Some years ago I found a heap of old wooden alphabet cubes dumped under a broken armchair in the attic of my (then) family home in France. The set was now incomplete and damaged, yet still colourful with lovely images. Once it would have been precious to small children eager to access books by themselves. I could not abandon these objects charged with unmitigated desire to wood worms and oblivion. I brought them back to my studio in London.
There it was stored until the exhibition's title 'Coming Up for Air' prompted a childhood memory of near-drowning. This frightening event happened at about the same time I was learning to read. And so, a free association was made and the box of alphabet cubes was brought down from a high shelf to my workbench.
These are some pages from sketchbooks where I worked ideas and researched over a couple of weeks: by how much could I scale-up the vintage alphabet cubes? What wood or other material would I use? Which paint, size, primer and varnish? Which would be the best suppliers? What words and would they be French or English? How to present the cubes - horizontally, vertically, on the ground or suspended?..

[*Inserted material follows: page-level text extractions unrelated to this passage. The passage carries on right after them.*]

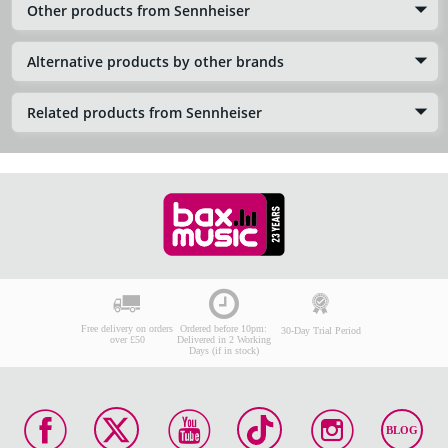
Other products from Sennheiser
Alternative products by other brands
Related products from Sennheiser
Free delivery on orders
Ordered before 10pm:
30-Day Trial Period
over £50
Delivered in 2 Working
Days (if in stock)
BLOG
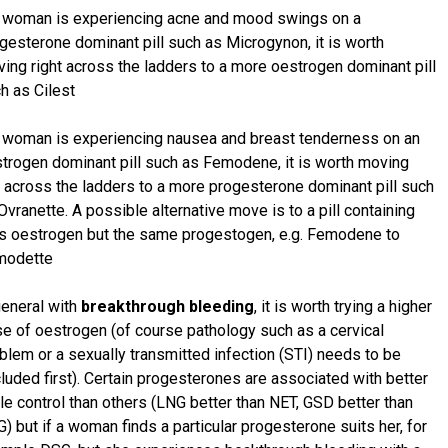
a woman is experiencing acne and mood swings on a
gesterone dominant pill such as Microgynon, it is worth
ing right across the ladders to a more oestrogen dominant pill
h as Cilest
a woman is experiencing nausea and breast tenderness on an
trogen dominant pill such as Femodene, it is worth moving
t across the ladders to a more progesterone dominant pill such
Ovranette. A possible alternative move is to a pill containing
s oestrogen but the same progestogen, e.g. Femodene to
modette
general with
breakthrough bleeding
, it is worth trying a higher
e of oestrogen (of course pathology such as a cervical
blem or a sexually transmitted infection (STI) needs to be
luded first). Certain progesterones are associated with better
le control than others (LNG better than NET, GSD better than
) but if a woman finds a particular progesterone suits her, for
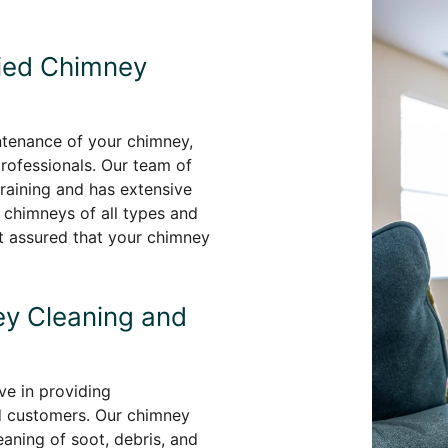
fied Chimney
ntenance of your chimney,
professionals. Our team of
aining and has extensive
 chimneys of all types and
st assured that your chimney
y Cleaning and
e in providing
d customers. Our chimney
aning of soot, debris, and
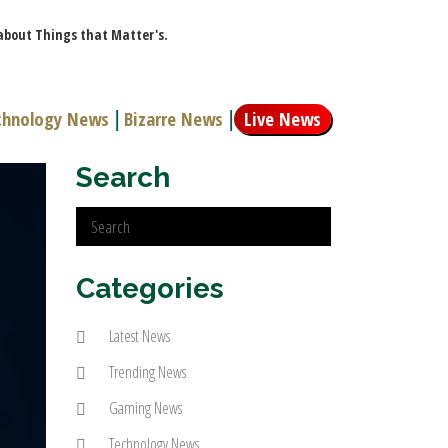
 about Things that Matter's.
chnology News
|
Bizarre News
|
Live News
Search
Categories
Latest News
Trending News
Gaming News
Technology News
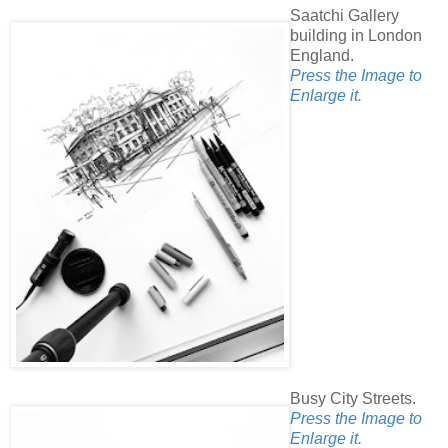
Saatchi Gallery
building in London
England.
Press the Image to
Enlarge it.
Busy City Streets.
Press the Image to
Enlarge it.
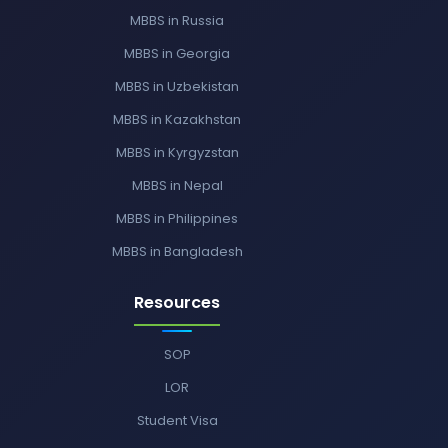
MBBS in Russia
MBBS in Georgia
MBBS in Uzbekistan
MBBS in Kazakhstan
MBBS in Kyrgyzstan
MBBS in Nepal
MBBS in Philippines
MBBS in Bangladesh
Resources
SOP
LOR
Student Visa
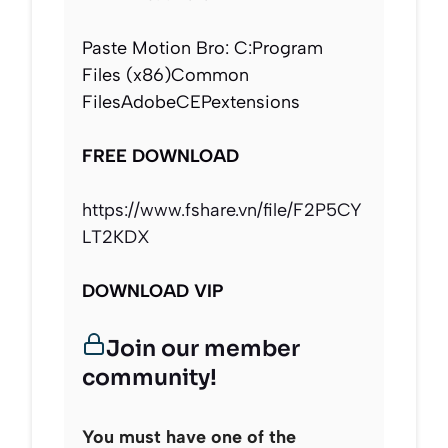
Paste Motion Bro: C:Program
Files (x86)Common
FilesAdobeCEPextensions
FREE DOWNLOAD
https://www.fshare.vn/file/F2P5CY
LT2KDX
DOWNLOAD VIP
Join our member
community!
You must have one of the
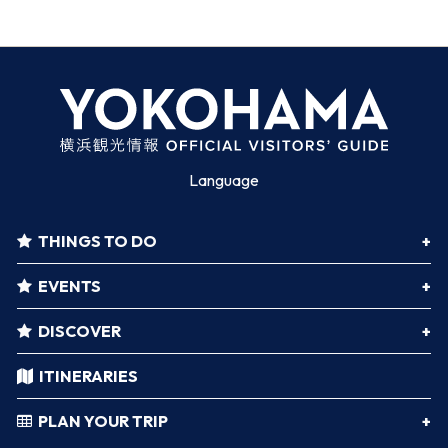
Language
THINGS TO DO
EVENTS
DISCOVER
ITINERARIES
PLAN YOUR TRIP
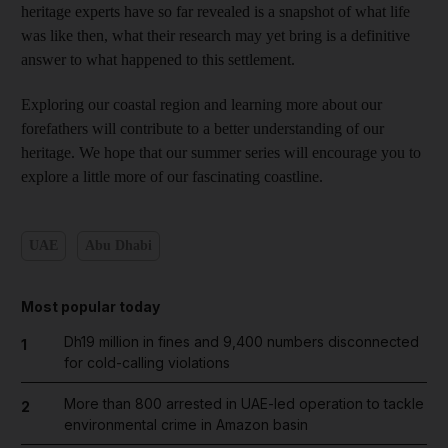
heritage experts have so far revealed is a snapshot of what life
was like then, what their research may yet bring is a definitive
answer to what happened to this settlement.
Exploring our coastal region and learning more about our
forefathers will contribute to a better understanding of our
heritage. We hope that our summer series will encourage you to
explore a little more of our fascinating coastline.
UAE
Abu Dhabi
Most popular today
Dh19 million in fines and 9,400 numbers disconnected
1
for cold-calling violations
More than 800 arrested in UAE-led operation to tackle
2
environmental crime in Amazon basin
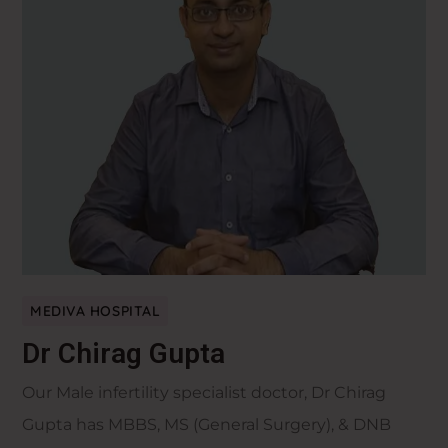
MEDIVA HOSPITAL
Dr Chirag Gupta
Our Male infertility specialist doctor, Dr Chirag
Gupta has MBBS, MS (General Surgery), & DNB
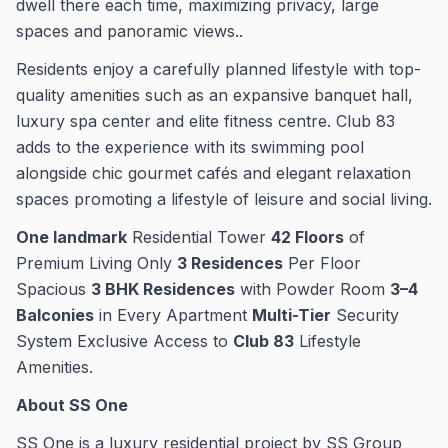
dwell there each time, maximizing privacy, large
spaces and panoramic views..
Residents enjoy a carefully planned lifestyle with top-
quality amenities such as an expansive banquet hall,
luxury spa center and elite fitness centre. Club 83
adds to the experience with its swimming pool
alongside chic gourmet cafés and elegant relaxation
spaces promoting a lifestyle of leisure and social living.
One landmark
Residential Tower
42 Floors
of
Premium Living Only
3 Residences
Per Floor
Spacious
3 BHK Residences
with Powder Room
3–4
Balconies
in Every Apartment
Multi-Tier
Security
System Exclusive Access to
Club 83
Lifestyle
Amenities.
About SS One
SS One is a luxury residential project by SS Group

Four of the original cubes (left in the image) make the maquette for an 800% scaled-up version.
The studio shot shows the four new cubes once constructed in wood and sized, and on the wall behind, the drawings that will be painted on the cubes.
The alphabet is swapped from French to English and some images are invented to match the English version, for example 'P' for 'parapluie' becomes 'P' for 'pea'.
The new cubes will be painted with four positive four-letters' words HOPE, HERE, LEAP, LIFE that will be read from top to bottom to echo the vertical theme of the exhibition. The final work will hang from a tree at adults' eye level.
The cubes are now primed and the background of each sixteen sides is painted. This image show painting the letters and images in progress.
In relation to the pandemic crisis Alphabet Cubes reminds us that we can apply ourselves to scrutinise chaos, which, once better understood and reorganised, yields hope and life. More generally the mantra is to never give up: we can re-learn and evade threats and danger so we do come up for air.